What RecFOR are for: Structure-function studies of recombination mediator proteins

Homologous recombination repair (HRR) is a major error-free DNA repair mechanism. During HRR, the damaged DNA strand is restored by using undamaged homologous double-stranded (ds)DNA as a template. A strand-exchange reaction between these strands is catalyzed by a recombinase protein, which requires being loaded on single-stranded (ss)DNA. The loading process is facilitated by recombination mediator proteins (RMPs) via a mechanism which is not well understood.;Recombination mediation includes steps of damage recognition, recombinase recruitment and induction of damage responses. In bacteria, the RecF pathway mediates repair of stalled replication and ssDNA gaps (SSGs). RecO and RecR recruit the RecA recombinase on ssDNA by overcoming an inhibitory effect of SSB, which protects ssDNA from degradation and illegitimate repair. The presence of RecF allows RecOR to initiate RecA recruitment at the 3' end of the SSG by an unknown mechanism.;We found that RecF of D. radiodurans (Dr) exhibits a high degree of structural and biochemical similarity with the head domain of Rad50, a key eukaryotic protein involved in dsDNA break repair. RecF neither alone nor in complex with RecR preferentially binds to junction DNA. The DNA binding property and ATPase activity of RecF depend on the DNA structure and the presence of RecR. Our findings suggest a model of SSG recognition via a dynamic protein-protein interaction between dsDNA bound RecF and RecOR which interacts with the SSB-ssDNA complex.;RecR is a protein scaffold that binds to RecF, RecO and possibly RecA. It forms a tetrameric clamp-like structure with an unknown function. Our results indicate that this structure is not important in interaction with the DrRecF-dsDNA complex.

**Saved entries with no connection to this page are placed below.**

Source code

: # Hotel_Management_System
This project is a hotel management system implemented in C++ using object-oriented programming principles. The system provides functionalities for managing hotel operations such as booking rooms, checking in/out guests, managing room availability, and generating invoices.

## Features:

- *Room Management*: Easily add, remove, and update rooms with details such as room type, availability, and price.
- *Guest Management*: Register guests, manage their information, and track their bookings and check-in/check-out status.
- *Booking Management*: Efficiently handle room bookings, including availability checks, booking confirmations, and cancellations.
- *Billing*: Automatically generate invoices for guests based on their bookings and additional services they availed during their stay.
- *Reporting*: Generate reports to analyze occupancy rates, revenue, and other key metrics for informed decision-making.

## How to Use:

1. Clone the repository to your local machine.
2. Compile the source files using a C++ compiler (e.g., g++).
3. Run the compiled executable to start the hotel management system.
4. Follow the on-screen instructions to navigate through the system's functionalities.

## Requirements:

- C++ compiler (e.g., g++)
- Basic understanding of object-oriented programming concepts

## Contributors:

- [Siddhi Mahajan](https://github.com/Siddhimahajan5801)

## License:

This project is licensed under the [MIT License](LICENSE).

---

Moreover, binding of RecR to RecF-dsDNA occurs without significant contribution from RecR-DNA interaction. Another set of RecR mutants, K23A/R27A and K23E/R27E, bind to RecO comparably to the wild type protein, but cannot load RecA. They are deficient in DNA and RecF binding and inhibit RecO-DNA interaction. These results suggest a yet-unknown step in the recombination mediation.;Our findings indicate that initiation of homologous recombination may result from a network of protein-protein and protein-DNA interaction rather than single-step recognition of the damaged DNA structure.